Archive for the ‘Research’ Category

Playing with Vertical Dimension? Know the Rules!

October 9, 2011 1 comment

There’s a great position paper on the subject of when, how and by how much it is OK to change the Vertical Dimension of Occlusion (VDO) from M. Rebibo et al of the Université de la Méditerranée, Marseille HERE

There is a discussion of the myths around whether one can or cannot increase or decrease VDO and a very useful chart (Table 2) showing the effect that a change in height at the molars will have on position of the incisors and the incisal pin of the articulator. There are also several very interesting case presentations, including the use of occlusal equilibration alone to close down a significant anterior open bite. Please read the article and comment below if you have any questions of observations.

I might put a few similar cases of my own up if there’s sufficient interest, or if you have some photos and a case report you are prepared to share and have discussed please send them to me and I will publish them on here for you.


Correlation between a CR:MIP discrepancy and TMD research published

January 24, 2011 6 comments

Well, after all these years, finally some evidence to support the impression that there is a direct link between a CR:MIP (or CR:CO if you prefer!) skid and the symptoms of TMD. Hallelujah!

Significant CR:MIP discrepancies were found in 73% of the TMD group and just 11% of the non-TMD group.

Here’s the abstract:

Acta Odontol Scand. 2010 Nov;68(6):368-76.

Correlation between centric relation:maximum intercuspation discrepancy and temporomandibular joint dysfunction.

He SS, Deng X, Wamalwa P, Chen S.

Department of Orthodontics, West China College of Stomatology, Sichuan University, Chengdu, Sichuan, China.


OBJECTIVE: To investigate the relationship between centric relation-maximum intercuspation (CR-MI) discrepancy and temporomandibular joint dysfunction (TMD) in pre-treated orthodontic patients.

MATERIAL AND METHODS: The study involved an experimental group of 107 pre-treated orthodontic patients with signs and symptoms of TMD aged 18-32 years, and a control group of 70 students with no signs and symptoms of TMD aged 20-30 years. The psychological condition of subjects was evaluated using two standard questionnaires, and a clinical examination performed to assess masticatory musculature and temporomandibular joint (TMJ) function, and to establish the presence or absence of TMD. Helkimo indices, the anamnestic dysfunction index (Ai) and the clinical dysfunction index (Di), were determined. Dental casts were mounted on a semi-adjustable articulator in CR using a CR bite record taken by bilateral manipulation and verified by load testing and face bow records. Differences in condylar position between CR and MI in the three planes of space were determined using the condyle position indicator.

RESULTS: A positive CR-MI discrepancy, defined as a discrepancy exceeding 1 mm in the vertical or horizontal planes or 0.5 mm in the transverse plane, was found in 72.9% of the experimental and 11.4% of the control group. Comparison of the groups showed a significant difference (χ² = 22.67, P < 0.001). CR-MI discrepancy was significantly correlated with Di and Ai in all subjects (P < 0.01).
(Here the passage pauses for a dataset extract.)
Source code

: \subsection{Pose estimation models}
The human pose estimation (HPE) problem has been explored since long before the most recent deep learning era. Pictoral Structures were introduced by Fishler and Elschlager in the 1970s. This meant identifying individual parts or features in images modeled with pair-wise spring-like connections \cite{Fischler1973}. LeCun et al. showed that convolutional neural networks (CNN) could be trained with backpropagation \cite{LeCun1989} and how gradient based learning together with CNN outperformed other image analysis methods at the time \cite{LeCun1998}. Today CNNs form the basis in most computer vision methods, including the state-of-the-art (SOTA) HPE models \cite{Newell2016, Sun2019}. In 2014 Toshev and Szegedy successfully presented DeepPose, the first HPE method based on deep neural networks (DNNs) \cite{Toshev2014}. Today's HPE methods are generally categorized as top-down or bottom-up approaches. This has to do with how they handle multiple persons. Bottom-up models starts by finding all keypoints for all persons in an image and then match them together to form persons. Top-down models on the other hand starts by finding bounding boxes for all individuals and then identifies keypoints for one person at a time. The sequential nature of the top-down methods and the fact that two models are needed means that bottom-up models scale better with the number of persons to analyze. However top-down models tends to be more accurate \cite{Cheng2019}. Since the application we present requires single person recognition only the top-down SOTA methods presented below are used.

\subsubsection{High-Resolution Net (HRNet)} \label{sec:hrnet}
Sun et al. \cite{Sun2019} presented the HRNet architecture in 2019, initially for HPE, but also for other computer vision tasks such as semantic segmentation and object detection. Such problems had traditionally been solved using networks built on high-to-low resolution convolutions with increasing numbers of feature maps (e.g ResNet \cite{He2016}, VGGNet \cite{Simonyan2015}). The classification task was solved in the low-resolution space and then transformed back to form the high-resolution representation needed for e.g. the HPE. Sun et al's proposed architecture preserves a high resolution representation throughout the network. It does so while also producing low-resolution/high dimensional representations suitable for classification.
CONCLUSIONS: There was CR-MI discrepancy in most of the pre-treated patients with signs and symptoms of TMD. This discrepancy may be a contributory factor to the development of TMD in these patients.

I look forward to hearing your comments!

Occlusion and Cervical Lesions – great article by Gary Unterbrink

August 3, 2010 2 comments

The latest copy of the online magazine Apex features a great article by Dr Gary Unterbrink (of Lichtenstein) on the aetiology of non-carious cervical lesions, sometimes known as “abfraction” lesions.

As many of you will know, this is a controversial area with many opposing camps, but Gary dissects the evidence and comes up with an elegant explanation, supported by a large number of references.

I’m happy to say this fits in with what we have always taught at SDS, but he puts it across so well I have now decided to make this article required reading for our delegates. Accordingly, I hope to include this article in the 4th module of the Introduction to Occlusion Part 1 distance learning package, so our delegates will see this as part of an understanding of the role of clenching and bruxism in the aetiology of what we like to call “occlusal disease”.

I’ll be interested to know what you think, so please post your comments here.

The excellent Apex ezine is well worth subscribing to HERE

Does FEAR adversely affect dentists’ clinical decisions?

June 7, 2010 1 comment

When I posed this question on the GDPUK site we got a very surprising result – 60% of dentists who replied experienced fear EVERY DAY that they admitted affected their clinical decision making, and only 14% NEVER let their fears get in the way of making a proper decision. A sad indictment, and unintended result, of our increasing litigious and over-regulated society.

I submitted this question to the Shirley Glasstone Hughes Trust web site

and the question came out “top of the pops” for May, which meant it went for Evidence Review by Chris Fox of Peninsula Dental School.